Emmanuel Thomas, Ph.D. ’05, M.D. ’07, is the co-director of a diagnostic laboratory providing validated testing reagents and virus transport media to the Department of Pathology at the University of Miami Miller School of Medicine. He has recently given national webinars on COVID-19 as part of his work with the American Liver Foundation and the American Association for the study of Liver Diseases.

Dr. Thomas leads a program to screen for RNA viruses, including HCV and HIV. He notes, “We have been able to cope with this current pandemic using validated strategies to prevent transmission and test for SARS-CoV2” – approaches that are based on his published methods to inactivate RNA viruses so they are no longer infectious. Dr. Thomas’s message to those who are not on the front line: “My wife is an intensive care unit nurse at a local community hospital in Miami, FL, taking care of patients sick with COVID-19. The prolonged and appropriate use of PPE in this current environment cannot be understated.”

Rachel Libby, M.D. ’16, is an emergency medicine physician and Linda Nied Prieto, M.D. ’90, is an internal medicine physician. Both are Miller School alumnae working on the front lines at Emory Decatur Hospital in Decatur, GA during the COVID-19 pandemic. They met when Dr. Libby spotted Dr. Prieto’s Miami pin.

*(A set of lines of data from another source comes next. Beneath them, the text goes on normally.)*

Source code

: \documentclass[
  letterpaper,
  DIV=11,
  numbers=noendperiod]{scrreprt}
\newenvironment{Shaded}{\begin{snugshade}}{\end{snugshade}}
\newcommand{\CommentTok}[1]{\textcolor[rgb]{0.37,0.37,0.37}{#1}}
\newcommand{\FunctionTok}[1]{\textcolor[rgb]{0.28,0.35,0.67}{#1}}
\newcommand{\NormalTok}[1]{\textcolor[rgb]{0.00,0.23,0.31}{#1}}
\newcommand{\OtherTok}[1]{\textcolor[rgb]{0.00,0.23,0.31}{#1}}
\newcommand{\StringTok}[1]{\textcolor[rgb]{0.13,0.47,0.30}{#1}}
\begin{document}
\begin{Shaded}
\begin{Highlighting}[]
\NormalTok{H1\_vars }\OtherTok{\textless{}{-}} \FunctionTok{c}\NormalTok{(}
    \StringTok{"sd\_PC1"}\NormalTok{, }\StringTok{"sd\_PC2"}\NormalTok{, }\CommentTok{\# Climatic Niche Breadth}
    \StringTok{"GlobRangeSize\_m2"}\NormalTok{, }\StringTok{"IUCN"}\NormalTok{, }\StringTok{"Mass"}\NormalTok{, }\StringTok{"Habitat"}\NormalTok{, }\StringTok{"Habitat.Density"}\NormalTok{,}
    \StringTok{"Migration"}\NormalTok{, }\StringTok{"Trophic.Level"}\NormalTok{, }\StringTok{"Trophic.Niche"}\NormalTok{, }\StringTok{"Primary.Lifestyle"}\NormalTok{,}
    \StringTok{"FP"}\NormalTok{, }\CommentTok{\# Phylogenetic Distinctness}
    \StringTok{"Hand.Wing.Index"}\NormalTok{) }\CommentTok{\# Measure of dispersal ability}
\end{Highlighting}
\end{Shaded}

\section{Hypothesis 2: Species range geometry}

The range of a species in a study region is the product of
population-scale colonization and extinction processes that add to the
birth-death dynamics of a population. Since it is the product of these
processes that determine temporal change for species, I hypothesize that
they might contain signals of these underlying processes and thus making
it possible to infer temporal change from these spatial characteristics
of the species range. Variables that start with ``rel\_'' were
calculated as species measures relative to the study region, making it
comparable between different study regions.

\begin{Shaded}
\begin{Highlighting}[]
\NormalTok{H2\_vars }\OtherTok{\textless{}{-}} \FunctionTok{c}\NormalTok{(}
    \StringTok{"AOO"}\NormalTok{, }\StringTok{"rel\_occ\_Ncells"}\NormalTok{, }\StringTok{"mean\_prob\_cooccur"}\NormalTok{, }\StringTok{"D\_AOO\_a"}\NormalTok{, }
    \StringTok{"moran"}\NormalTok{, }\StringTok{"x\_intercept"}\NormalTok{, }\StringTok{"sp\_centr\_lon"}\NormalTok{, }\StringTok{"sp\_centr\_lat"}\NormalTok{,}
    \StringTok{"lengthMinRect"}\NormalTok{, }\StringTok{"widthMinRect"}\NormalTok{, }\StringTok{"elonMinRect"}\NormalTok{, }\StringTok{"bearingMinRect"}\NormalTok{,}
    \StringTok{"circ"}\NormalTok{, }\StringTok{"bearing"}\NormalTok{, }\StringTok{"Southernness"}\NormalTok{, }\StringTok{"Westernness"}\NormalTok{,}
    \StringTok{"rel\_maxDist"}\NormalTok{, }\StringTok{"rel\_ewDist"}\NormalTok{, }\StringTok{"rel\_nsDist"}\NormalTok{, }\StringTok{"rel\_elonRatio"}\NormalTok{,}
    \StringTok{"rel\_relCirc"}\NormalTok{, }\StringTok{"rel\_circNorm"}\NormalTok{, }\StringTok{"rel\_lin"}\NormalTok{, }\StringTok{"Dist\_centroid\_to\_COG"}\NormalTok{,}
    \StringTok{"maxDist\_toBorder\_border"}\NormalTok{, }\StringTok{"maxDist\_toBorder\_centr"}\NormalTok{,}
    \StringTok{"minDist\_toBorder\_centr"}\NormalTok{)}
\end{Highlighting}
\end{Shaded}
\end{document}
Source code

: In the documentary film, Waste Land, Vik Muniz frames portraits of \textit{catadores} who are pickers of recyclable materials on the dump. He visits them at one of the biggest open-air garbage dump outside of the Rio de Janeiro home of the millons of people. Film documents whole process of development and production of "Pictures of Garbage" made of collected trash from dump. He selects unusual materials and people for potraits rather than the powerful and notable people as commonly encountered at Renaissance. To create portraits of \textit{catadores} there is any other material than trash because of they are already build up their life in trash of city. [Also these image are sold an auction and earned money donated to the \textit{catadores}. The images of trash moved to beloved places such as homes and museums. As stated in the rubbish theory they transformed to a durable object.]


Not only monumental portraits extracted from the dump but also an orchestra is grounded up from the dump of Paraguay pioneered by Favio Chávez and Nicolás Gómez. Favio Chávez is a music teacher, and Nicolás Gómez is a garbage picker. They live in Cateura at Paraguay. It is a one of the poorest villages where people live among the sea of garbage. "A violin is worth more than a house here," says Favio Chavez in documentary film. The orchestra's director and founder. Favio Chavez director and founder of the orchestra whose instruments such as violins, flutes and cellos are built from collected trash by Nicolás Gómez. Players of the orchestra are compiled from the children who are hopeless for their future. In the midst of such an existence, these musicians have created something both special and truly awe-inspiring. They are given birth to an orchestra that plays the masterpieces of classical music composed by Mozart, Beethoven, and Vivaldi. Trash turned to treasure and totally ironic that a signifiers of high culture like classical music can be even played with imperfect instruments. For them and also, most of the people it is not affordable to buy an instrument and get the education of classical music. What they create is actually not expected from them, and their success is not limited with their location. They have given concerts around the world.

Dr. Libby says of working in emergency medicine: “I am so proud of this profession and the courage my colleagues have shown. Also, I am humbled by all the support we’ve received.” Dr. Prieto adds: “This is what we do – we take care of those who are sick and in need of our expertise. Although this is the worse epidemic I have been through, I also worked in the hospital during the HIV/AIDS crisis of the early 90s and H1N1 in 2009. Stay safe!”

Melvin La, M.D. ‘14, is an anesthesiologist at UCSF in San Francisco, CA, who traveled to New York City, NY in April as part of an emergency COVID-19 response team. It was a homecoming for Dr. La, who did his residency and fellowship training in New York City. For four weeks, the team provided support to their colleagues at New York-Presbyterian Hospital. Many of the patients they saw were treated in makeshift ICUs, where they used anesthesia machines as ventilators. “I witnessed the strength of an entire city coming together, cheering for us every evening, and sending meals to the hospitals every day,” said Dr. La of working on the front lines during this pandemic. “Even now that I’m back in San Francisco, my heart goes out to all the health care workers in New York who continue to fight this pandemic.”